Deputy Attorney General Sally Yates made the announcement in a memo which instructed the Bureau of Prison officials not to sign any new contracts with private prison operators, and not to renew any existing contracts in the future.

"Private prisons served an important role during a difficult period, but time has shown that they compare poorly to our own Bureau facilities. They simply do not provide the same level of correctional services, programs, and resources; they do not save substantially on costs; and as noted in a recent report by the Department' s Office of lnspector General, they do not maintain the same level of safety and security."

Yates added:

“The fact of the matter is that private prisons don’t compare favorably to Bureau of Prisons facilities in terms of safety or security or services, and now with the decline in the federal prison population, we have both the opportunity and the responsibility to do something about that.” 
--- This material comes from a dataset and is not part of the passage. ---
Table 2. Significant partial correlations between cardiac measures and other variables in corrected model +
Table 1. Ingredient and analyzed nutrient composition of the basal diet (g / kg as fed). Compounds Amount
The report analyzed 14 private prisons in the U.S. and found more contraband, lockdowns and severe inmate punishment on average than those found in those run by the BOP. It also listed numerous examples of mayhem at private facilities, including a 2012 riot at the Adams County Correctional Center in Mississippi in which a correctional officer was killed. That incident, involving more than 250 inmates, was sparked because of outrage over the low-quality food and horrible medical care at the facility.

Private prisons housed roughly 22,660 federal inmates as of December 2015, which represents about 12 percent of the Bureau of Prisons total inmate population, according to the report.